Nicht aus Recherchegründen, sondern einfach, weil beide Seiten zu meinen Lieblingsblogs gehören, verfolge ich dort nahezu jedes Thema. Beide haben mit Homosexualität nur dann zu tun, wenn es da gerade etwas Aktuelles zu gibt. Doch ist das mal der Fall, dann ist in den Kommentarspalten richtig was los. Zunächsteinmal fällt die hohe Anzahl der Leserkommentare auf. Aber auf welchem Niveau? Im Gegensatz zu welt.de ist der Ton ist feiner, aber macht er auch die Musik?

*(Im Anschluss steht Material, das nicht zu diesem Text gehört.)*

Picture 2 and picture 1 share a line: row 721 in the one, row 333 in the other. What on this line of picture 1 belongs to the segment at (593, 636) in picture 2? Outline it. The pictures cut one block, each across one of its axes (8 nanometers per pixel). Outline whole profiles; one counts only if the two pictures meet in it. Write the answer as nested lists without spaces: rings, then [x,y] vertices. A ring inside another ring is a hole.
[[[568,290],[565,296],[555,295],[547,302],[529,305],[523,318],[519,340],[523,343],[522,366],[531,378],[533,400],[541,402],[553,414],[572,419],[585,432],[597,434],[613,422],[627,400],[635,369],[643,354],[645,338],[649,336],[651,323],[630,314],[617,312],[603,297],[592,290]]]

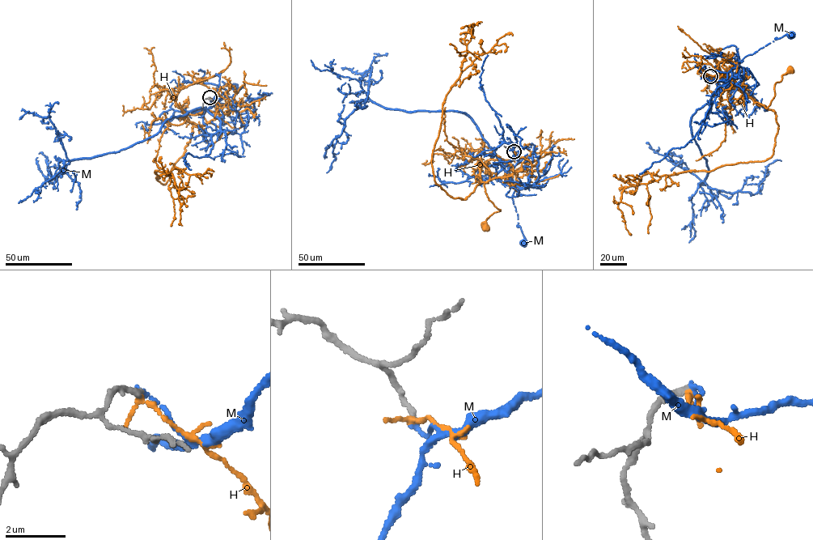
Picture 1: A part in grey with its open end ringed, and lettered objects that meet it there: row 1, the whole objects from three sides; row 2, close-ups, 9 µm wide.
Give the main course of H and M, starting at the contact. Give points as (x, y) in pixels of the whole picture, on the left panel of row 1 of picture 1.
H: (209, 97), (217, 108), (215, 117), (222, 117), (199, 129), (210, 146), (221, 129), (201, 112)
M: (209, 97), (209, 108), (213, 103), (211, 99), (217, 91), (213, 89), (225, 84), (235, 87)

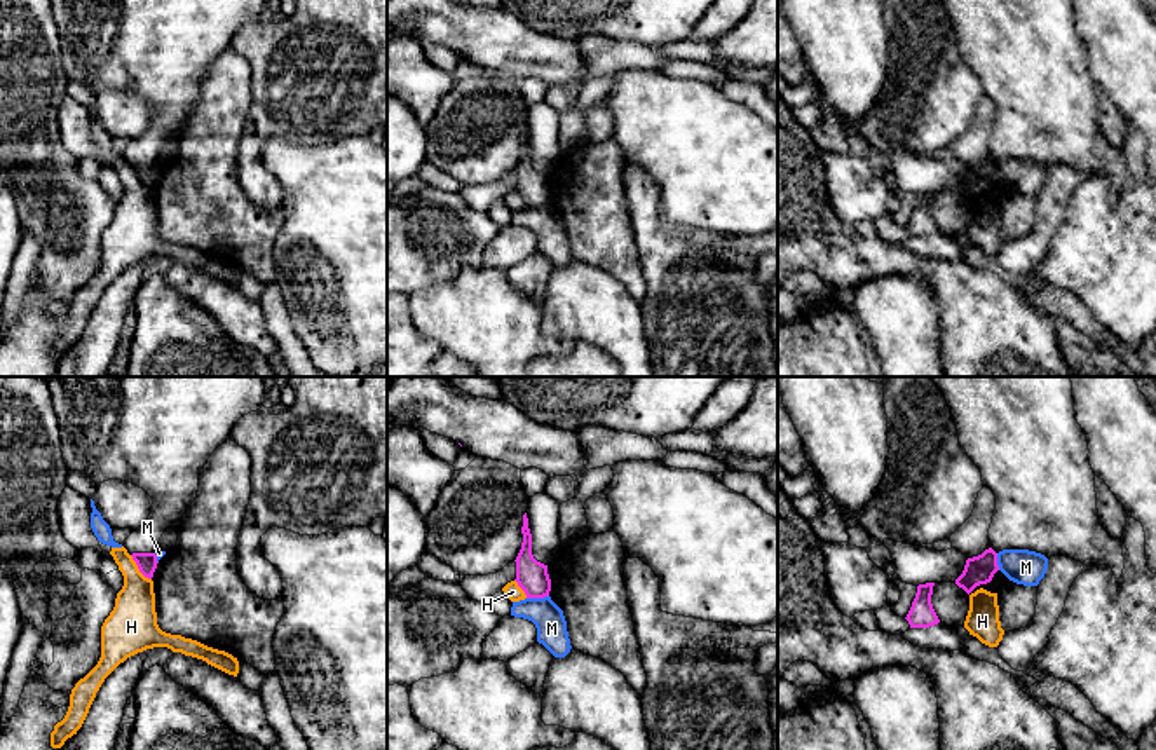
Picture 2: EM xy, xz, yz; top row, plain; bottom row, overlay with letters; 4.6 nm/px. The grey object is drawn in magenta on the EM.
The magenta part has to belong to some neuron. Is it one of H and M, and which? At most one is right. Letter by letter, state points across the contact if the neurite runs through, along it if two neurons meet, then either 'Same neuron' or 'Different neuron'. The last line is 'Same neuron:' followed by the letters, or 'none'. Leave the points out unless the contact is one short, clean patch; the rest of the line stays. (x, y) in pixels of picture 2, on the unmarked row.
H: Boundary: xy (129, 164), (136, 177), (150, 189). Different neuron
M: Boundary: xz (548, 204), (527, 208). Different neuron
Same neuron: none

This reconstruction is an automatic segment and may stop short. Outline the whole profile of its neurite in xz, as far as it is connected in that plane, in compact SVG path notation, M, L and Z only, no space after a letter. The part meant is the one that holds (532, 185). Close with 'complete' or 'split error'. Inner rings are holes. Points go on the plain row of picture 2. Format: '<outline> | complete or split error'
M527 122L523 124L523 152L516 166L516 192L525 201L527 208L544 208L549 206L551 188L547 183L547 174L537 171L532 164L532 143L528 138Z | complete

Zur Zeit gibt es bei Spreng eine lange Diskussion über seinen Beitrag „Die Schwulenfeindlichkeit in der Politik“, wo er im Zuge der Geschehnisse um Wikileaks, Guildo Westerwelle und seinem ehemaligen Büroleiter der die von einigen Medien ins Spiel gebrachten angeblichen „schwulen Seilschaften“ kritisierte. Als Stefan Niggemeier die Äußerungen des Literaten Wladimir Kaminer während der Berichterstattung zum vorletzten Eurovision Song Contest in Moskau hinterfragte, war es ähnlich. (Kaminer mochte an der dort am selben Tag aufgebrannten Gewalt gegen Schwule nichts Schlimmes finden. Zumindest wollte er dazu nichts sagen, ausser, dass es nicht stimmt.)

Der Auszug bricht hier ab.